Eventually, the water does go back down and reveals after the fact, all the newest changes that the river has made in the park. You saw part of that in my last post with the way one favorite willow tree has been shaped by this latest event. In many places in the park, you can find logs that floated here from some potentially far away places.
Just a few weeks earlier, I posted images of Asian carp jumping over this very same spot. The walls of the dam were no obstacle then. Now the dam has been “graced” with many logs that were stranded along the top. They will stay here until the next flooding event or until something else shifts the balance.
Because this is summer and we have experienced so much rain, all the vegetation is really lush. Familiar paths are overgrown and the heat and humidity seem trapped at ground level. I am completely sweaty in no time at all. I went and checked out the green bottle piece I had made many weeks a go and it is still relatively in place. I assembled it on top of a large driftwood mound that this latest bout of high water was unable to fully reach. I can tell that the mound has shifted some and all of the bottles have settled within the upturned boat dock. Now, the entire mound is covered in vines. This makes it especially tricky to walk over. I snapped a few pictures and moved to the safety of the riverbank. There are lots of areas to explore and who knows what we shall find?
Slogging through the mud and wetness along the river’s edge, I make this amazing discovery. It’s a River coconut! I wonder what the tree that produced this hairy fruit looks like? Since much of the water that reaches us here flows from the north downward, I imagine that this is one hardy tree. I guess the coconut’s shagginess is a coping mechanism for cold winters? As we walk, there are more discoveries to be made.

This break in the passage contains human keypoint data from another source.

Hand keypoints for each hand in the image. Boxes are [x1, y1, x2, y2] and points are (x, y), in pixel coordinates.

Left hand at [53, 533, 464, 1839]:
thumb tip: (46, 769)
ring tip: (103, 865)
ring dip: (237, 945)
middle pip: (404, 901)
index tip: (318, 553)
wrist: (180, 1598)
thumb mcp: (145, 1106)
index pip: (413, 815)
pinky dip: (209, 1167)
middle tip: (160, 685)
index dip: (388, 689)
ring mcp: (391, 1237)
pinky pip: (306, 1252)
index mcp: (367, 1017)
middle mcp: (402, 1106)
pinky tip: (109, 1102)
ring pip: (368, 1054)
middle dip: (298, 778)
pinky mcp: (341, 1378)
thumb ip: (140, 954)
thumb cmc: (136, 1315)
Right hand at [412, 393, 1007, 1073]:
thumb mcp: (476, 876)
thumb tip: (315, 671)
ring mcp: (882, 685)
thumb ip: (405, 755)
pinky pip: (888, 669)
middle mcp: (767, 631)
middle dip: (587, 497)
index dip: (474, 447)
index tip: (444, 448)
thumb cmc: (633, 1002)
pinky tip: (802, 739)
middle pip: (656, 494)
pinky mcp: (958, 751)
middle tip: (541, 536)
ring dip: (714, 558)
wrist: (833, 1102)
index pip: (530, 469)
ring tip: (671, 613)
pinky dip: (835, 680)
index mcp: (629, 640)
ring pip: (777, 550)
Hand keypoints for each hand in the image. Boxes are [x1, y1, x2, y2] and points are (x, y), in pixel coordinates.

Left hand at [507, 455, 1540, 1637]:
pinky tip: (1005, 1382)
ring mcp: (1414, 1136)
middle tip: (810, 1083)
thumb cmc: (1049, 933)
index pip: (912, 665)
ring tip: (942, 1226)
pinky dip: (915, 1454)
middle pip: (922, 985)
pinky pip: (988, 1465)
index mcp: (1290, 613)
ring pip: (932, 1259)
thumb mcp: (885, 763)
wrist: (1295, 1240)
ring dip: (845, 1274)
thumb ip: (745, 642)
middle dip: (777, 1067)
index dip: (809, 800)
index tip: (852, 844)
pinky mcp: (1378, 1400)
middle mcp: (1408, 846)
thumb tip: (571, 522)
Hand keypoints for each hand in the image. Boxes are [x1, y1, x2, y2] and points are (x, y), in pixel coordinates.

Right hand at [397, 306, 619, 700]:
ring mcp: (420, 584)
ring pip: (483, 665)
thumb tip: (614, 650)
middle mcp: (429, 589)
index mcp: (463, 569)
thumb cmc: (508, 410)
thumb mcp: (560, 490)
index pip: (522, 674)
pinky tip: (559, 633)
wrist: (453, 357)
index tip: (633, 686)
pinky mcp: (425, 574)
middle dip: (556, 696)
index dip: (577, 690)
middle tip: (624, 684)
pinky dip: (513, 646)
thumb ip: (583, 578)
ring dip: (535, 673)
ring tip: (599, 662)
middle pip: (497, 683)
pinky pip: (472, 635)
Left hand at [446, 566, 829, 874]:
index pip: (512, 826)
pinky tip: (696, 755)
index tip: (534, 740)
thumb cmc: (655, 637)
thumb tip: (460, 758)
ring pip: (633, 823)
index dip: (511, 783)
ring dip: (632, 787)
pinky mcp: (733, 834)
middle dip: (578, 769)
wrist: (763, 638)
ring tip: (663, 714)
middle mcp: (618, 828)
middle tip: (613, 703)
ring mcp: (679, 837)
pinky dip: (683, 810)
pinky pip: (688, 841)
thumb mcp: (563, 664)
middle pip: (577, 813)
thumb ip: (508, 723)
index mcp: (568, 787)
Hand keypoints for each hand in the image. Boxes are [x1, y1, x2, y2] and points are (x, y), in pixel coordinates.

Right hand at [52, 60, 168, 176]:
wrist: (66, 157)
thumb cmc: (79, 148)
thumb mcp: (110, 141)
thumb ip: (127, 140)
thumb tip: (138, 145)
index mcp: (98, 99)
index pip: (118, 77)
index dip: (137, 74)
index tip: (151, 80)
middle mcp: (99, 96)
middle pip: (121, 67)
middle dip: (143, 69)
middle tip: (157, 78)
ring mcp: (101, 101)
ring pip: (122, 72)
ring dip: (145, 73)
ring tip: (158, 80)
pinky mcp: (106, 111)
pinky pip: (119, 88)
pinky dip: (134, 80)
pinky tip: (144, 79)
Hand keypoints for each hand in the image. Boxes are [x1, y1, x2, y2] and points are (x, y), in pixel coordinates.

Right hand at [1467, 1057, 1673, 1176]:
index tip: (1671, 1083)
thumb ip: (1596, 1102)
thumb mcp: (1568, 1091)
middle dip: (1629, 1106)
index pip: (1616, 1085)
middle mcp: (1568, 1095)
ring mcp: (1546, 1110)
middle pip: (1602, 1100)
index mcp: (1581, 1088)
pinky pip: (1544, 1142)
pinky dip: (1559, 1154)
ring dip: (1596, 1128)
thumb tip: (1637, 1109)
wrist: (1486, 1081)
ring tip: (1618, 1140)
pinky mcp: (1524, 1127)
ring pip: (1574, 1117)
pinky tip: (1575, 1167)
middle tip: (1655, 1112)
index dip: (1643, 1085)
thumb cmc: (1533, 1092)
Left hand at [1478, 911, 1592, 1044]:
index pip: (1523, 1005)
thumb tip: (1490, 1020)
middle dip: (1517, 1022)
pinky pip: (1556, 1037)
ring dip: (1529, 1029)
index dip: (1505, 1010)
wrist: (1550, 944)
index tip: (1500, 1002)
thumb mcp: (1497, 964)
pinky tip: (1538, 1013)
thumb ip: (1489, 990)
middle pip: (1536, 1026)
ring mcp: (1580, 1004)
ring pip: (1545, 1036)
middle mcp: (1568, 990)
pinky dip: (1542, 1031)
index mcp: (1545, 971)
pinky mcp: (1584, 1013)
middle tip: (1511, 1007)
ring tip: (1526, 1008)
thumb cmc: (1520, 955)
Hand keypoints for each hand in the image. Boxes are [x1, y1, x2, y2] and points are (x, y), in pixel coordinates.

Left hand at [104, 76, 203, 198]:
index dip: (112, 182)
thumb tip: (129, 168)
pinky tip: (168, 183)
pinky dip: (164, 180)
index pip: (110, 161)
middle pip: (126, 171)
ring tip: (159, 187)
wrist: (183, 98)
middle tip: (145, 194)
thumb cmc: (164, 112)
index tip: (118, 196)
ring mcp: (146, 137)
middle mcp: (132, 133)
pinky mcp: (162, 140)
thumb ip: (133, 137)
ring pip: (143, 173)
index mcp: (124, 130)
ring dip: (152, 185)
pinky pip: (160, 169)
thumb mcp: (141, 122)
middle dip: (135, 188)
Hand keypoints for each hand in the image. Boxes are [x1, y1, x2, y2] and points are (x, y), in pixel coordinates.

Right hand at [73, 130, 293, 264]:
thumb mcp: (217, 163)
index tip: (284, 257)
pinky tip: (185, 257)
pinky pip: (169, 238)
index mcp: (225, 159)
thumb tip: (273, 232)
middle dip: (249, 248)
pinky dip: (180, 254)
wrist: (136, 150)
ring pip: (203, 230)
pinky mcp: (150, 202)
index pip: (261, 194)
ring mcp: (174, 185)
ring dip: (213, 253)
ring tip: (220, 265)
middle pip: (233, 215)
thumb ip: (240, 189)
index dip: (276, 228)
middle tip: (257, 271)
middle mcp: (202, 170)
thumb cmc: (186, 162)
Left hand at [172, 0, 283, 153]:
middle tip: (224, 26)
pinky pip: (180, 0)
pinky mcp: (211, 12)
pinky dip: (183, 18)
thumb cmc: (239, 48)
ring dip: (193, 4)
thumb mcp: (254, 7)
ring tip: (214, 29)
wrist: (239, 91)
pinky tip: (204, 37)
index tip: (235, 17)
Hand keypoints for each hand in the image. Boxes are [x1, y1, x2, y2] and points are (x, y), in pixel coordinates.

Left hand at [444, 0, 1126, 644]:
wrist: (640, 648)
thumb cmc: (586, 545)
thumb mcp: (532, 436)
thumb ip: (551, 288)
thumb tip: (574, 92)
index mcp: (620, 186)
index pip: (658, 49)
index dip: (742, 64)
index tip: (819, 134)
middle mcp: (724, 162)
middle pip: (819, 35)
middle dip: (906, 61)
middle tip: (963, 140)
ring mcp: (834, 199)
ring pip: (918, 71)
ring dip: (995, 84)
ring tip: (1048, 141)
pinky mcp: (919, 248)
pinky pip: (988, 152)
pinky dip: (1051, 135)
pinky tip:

Further down the riverbank I encounter this object. I am holding it as I am because initially, I thought this was an extra-large toy wristwatch minus the hands and numbers. Since I have been able to examine it more closely from the leisure of my home…I am now thinking that this is a child’s pro wrestling inspired championship belt? All the glued on rhinestones must have fallen off while the river carried it away from wherever it originated from.
Walking further west…I discover the remains of a riding toy. This is a blue plastic dolphin that came to rest in the Willow Habitat. There are more plastic items to find. Next was perhaps my favorite find of the day.
This is so small, that I’m surprised I spotted it among all the other small items both natural and artificial. It’s of course a plastic doll shoe, but this one has a nice patina acquired from being in the river for a while. I still find many dolls and doll parts, but this little doll accessory is a rare find. Unfortunately, there is also plenty of other plastic in the park that isn’t so hard to find. Here’s one such example as I found it in place.
Three plastic bottles and containers rest in a pretty disgusting looking puddle. The orange color is actually something I find occurring here naturally and may be due to some red oxide that exists below the many levels of clay and sand. Of late, I have been collecting various plastic bottles and creating other site specific pieces with them. On this particular day, I made a relatively small one due to time constraints. I have often found that it is good to have some limits with this river art. Simply, there are so many things one can work with and I have added to my vocabulary of forms and materials slowly over the years.
Like some of my previous efforts, I chose a particularly promising area that seemed to have a “wealth” of plastic bottles and containers. I then set out to find colorful examples to make an assemblage with. I like contrasting the high artificiality of these bright objects with the more subdued organic efforts of Mother Nature. The high-keyed colors are often cheery. I think that even on a subconscious level, we recognize the former products that were in these bottles even without their original labels which have washed away. From our own household experiences and uses, we are reassured by the soap that will clean our clothes or the oil that keeps our engines humming and in good condition. That’s where the tension lies in these simple assemblages…we know that this is far from the case. Since we now know that these containers and the products they once held were extracted from nature at great cost. In the aftermath of use…that cost continues as the packaging is disposed of irresponsibly. This particular artwork is heavy on the black which influences things as well. I simply found more black containers on this day and used them. After a few photographs, I picked up my collecting bags and headed home exhausted from slogging through the mud, heat, and humidity. I’ll leave this post with one more view from the Indiana side of the Ohio River. On the way home, I noticed a small flock of Canada Geese gliding past the skyline of Louisville and the river seemed at peace for the moment. Catch you later from the Falls of the Ohio.